Recientemente, los exministros y excomandantes generales de las FF.AA. han emitido un comunicado conjunto que, con derecho ciudadano, con severidad y responsabilidad patriótica, llama la atención al Jurado Nacional de Elecciones (JNE), por el penoso rol que viene cumpliendo en el actual proceso electoral, más allá de la denuncia al jefe de la ONPE y algunas otras medidas de poca relevancia, que no han logrado ningún resultado concreto que dé señales de esclarecimiento de los hechos que son materia de rechazo ciudadano, en un proceso a toda luces es irregular, por no decir fraudulento.
Contrasta esta actitud con la de muchos gremios y asociaciones profesionales, empresariales y otras organizaciones de la sociedad civil que vienen guardando silencio indolente, o que no se atreven a quebrar el pacto infame de hablar a media voz, como diría Gonzáles Prada. Esto no es más que el reflejo de la falta de firmeza que existe en nuestro país, cuando es imperativo anteponer lo correcto a lo incorrecto, lo que abarca a todos lo ámbitos de nuestra sociedad, y que se demuestra con las “medias tintas”, con los “sí, pero no”, con los “ni chicha, ni limonada”.

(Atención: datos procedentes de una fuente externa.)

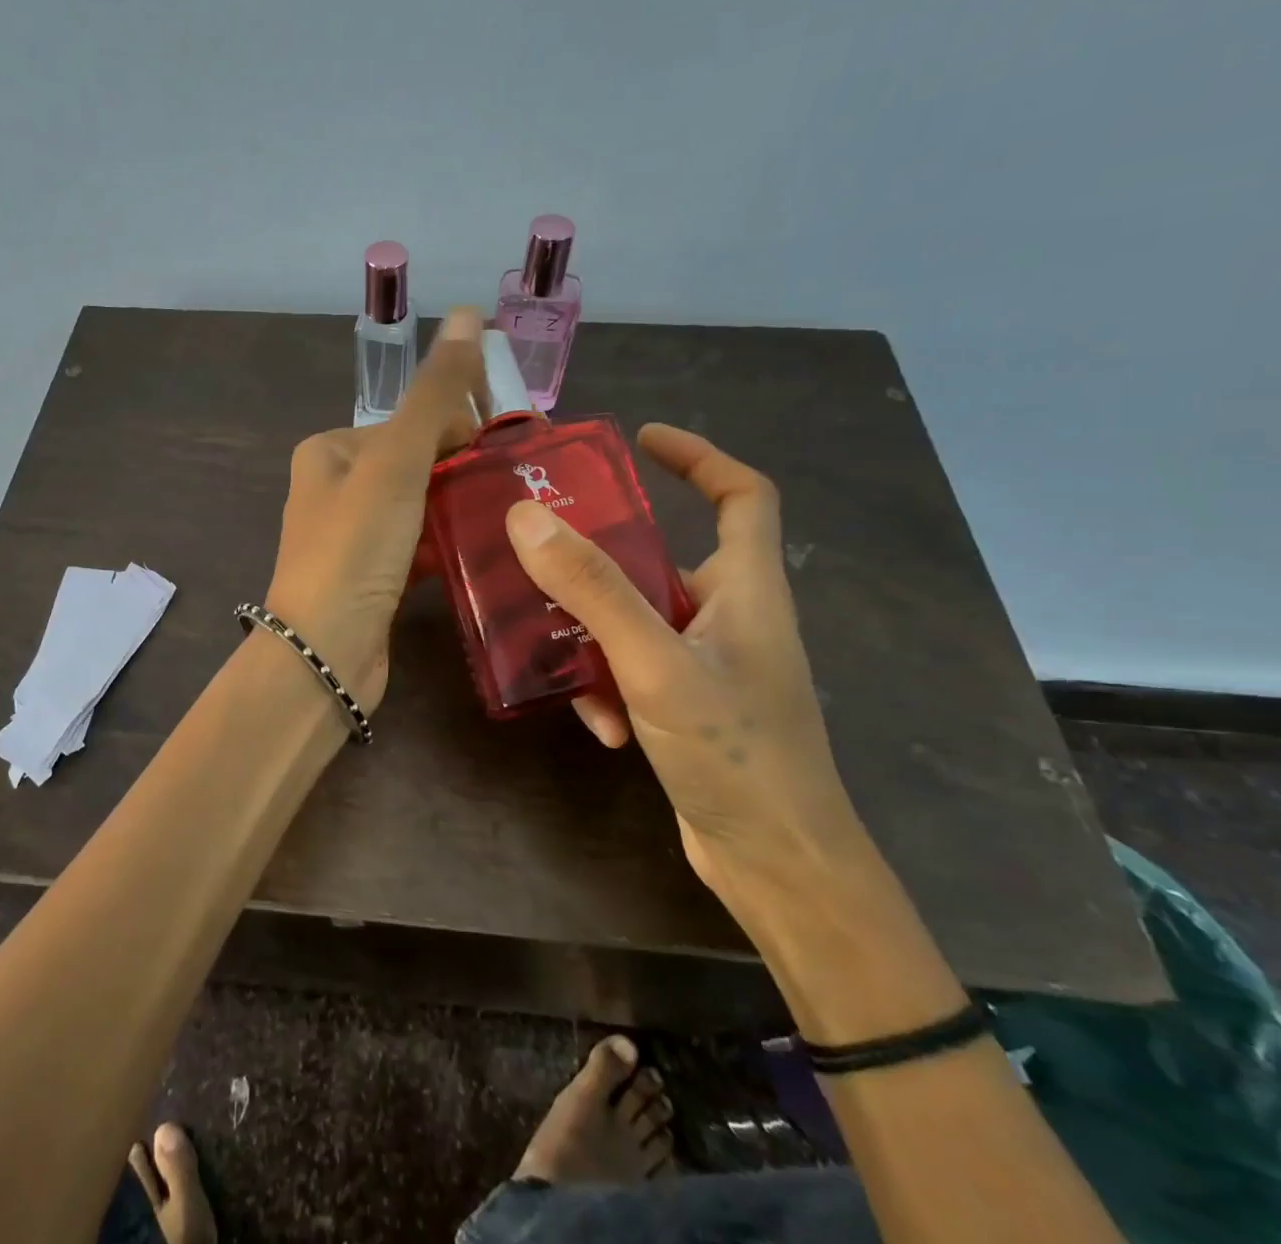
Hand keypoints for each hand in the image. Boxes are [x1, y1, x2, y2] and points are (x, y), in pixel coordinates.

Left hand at [265, 308, 484, 709]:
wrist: (325, 653)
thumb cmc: (356, 548)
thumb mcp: (397, 462)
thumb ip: (435, 393)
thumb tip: (468, 313)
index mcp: (330, 451)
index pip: (409, 422)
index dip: (462, 429)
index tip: (515, 446)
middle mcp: (334, 487)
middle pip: (416, 463)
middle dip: (465, 469)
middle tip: (523, 483)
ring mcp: (351, 536)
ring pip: (419, 506)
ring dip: (461, 506)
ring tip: (517, 513)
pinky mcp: (370, 578)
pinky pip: (417, 546)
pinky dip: (447, 543)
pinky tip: (486, 547)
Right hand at [504, 424, 869, 929]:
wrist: (779, 866)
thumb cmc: (737, 754)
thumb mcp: (656, 665)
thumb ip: (594, 590)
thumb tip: (528, 516)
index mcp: (747, 589)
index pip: (743, 495)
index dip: (699, 456)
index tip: (641, 441)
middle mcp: (731, 617)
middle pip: (665, 558)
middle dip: (605, 556)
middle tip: (545, 547)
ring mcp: (708, 665)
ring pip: (635, 619)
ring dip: (594, 635)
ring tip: (556, 653)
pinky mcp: (686, 706)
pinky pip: (632, 670)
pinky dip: (608, 686)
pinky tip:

El JNE debe cumplir con su deber de manera patriótica, imparcial, diligente y eficiente para que el proceso electoral, tan profundamente dañado, concluya en los términos aceptables que le dé legitimidad al gobierno venidero. De lo contrario se convertirá, si no lo es ya, en cómplice de los repudiables actos que hoy se le atribuyen a la ONPE, y en particular a su titular renunciante.
Lo dicho es por el bien del sistema democrático, que tanto nos está costando construir como sociedad y sobre el cual, a pesar de los desencuentros que nos señala la historia y las desavenencias actuales, debemos perseverar en defenderlo.